Oracle itself does not publicly release any legal binding information on this on the internet. There is, however, a partner confidential presentation stating the correct licensing (on the whole cluster, on VMware >=6 also all stretched cluster nodes), but also the licensing options for a subcluster and that is a case-by-case a-priori Oracle LMS audit. This takes a lot of time (over a year) to get all the documents ready, meetings etc. and you have to stick with the software versions of VMware for example etc. etc. and AFTER that, you can actually buy and use the licenses. I strongly recommend against it. Depending on your situation, it can be simpler and cheaper (with respect to time-to-production) to buy all required licenses or just move to real hardware, which is even cheapter including the hardware in comparison to license an Oracle system on VMware.
 
Yes thats right. If you use only 16 Cores, you have to buy one license. You can also install 2 VM's with only 8 cores. Thats also ok. It has nothing to do with real phy cores. It's documened in the last whitepaper.
You have to buy license for all physical core for windows 2016 standard server, please read ms server license, it states pretty clear about virtualization counts physical core of that hypervisor host and not how many core the vm guest has assigned
 
Same with Oracle ... hard partitioning if often not supported or acknowledged, so you have to license everything.

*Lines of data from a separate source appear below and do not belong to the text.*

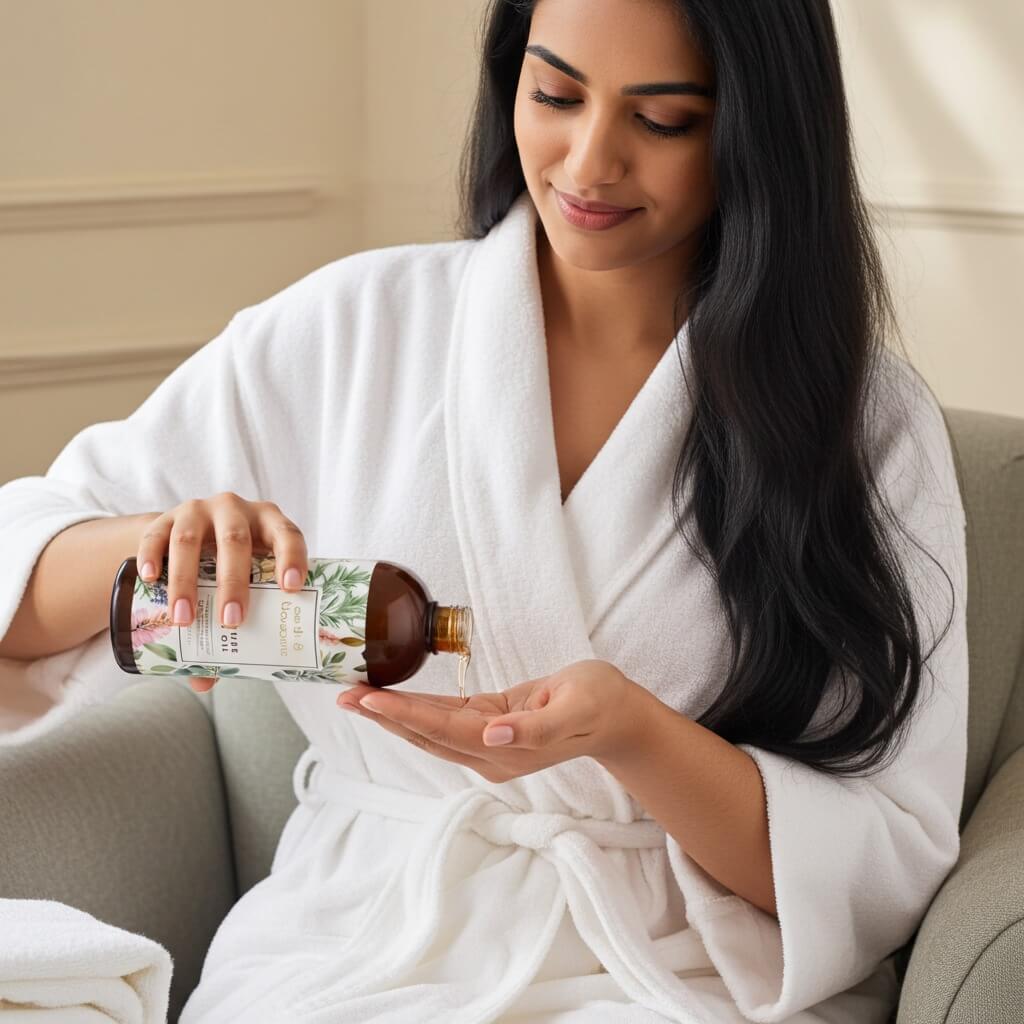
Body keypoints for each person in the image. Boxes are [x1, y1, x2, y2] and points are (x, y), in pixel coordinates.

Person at [0, 0, 967, 1021]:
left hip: (675, 970)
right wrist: (149, 549)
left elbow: (878, 855)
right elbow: (17, 581)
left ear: (758, 130)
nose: (589, 163)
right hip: (355, 942)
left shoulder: (865, 425)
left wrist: (631, 734)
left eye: (663, 119)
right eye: (554, 94)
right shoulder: (348, 329)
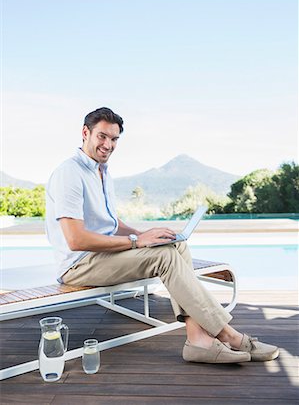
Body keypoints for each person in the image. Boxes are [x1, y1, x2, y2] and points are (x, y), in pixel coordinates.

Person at [46, 107, 279, 364]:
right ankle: (228, 335)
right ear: (85, 133)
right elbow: (76, 240)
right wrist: (136, 242)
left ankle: (197, 339)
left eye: (114, 139)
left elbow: (109, 222)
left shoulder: (102, 172)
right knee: (165, 257)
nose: (108, 144)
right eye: (102, 136)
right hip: (79, 263)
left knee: (175, 247)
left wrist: (142, 233)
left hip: (103, 256)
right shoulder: (70, 172)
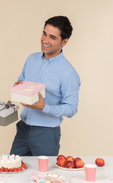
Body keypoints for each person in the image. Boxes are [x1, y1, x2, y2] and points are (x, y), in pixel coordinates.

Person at [10, 16, 81, 156]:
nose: (45, 40)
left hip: (46, 134)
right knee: (11, 170)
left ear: (64, 42)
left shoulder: (68, 73)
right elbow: (22, 80)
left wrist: (44, 107)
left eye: (52, 37)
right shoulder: (32, 59)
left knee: (43, 176)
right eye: (44, 34)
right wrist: (19, 86)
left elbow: (71, 109)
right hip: (23, 129)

Does the MS Licensing stuff mention the number of required licenses for a cluster of e.g. 3 nodes (of the same kind)? Does one need to license 6 processors with a total of 84 cores in this case?

if you setup three node of pve cluster and capable of Live Migration between them, they you need to buy license on all three nodes with correct amount of physical core count.

MS license is very tricky. if you do not create cluster and just use pvesync to each nodes, it consider as cold backup which does not require to buy additional license.

For virtualize MS Server, it is best to use hyper-v + datacenter edition to avoid licensing nightmare.
 
Gosh. Building a new application and was considering MS SQL since my last company used it, but I think I'll stick with one of the open-source options. I can't imagine how much larger companies are spending on SQL Server licensing.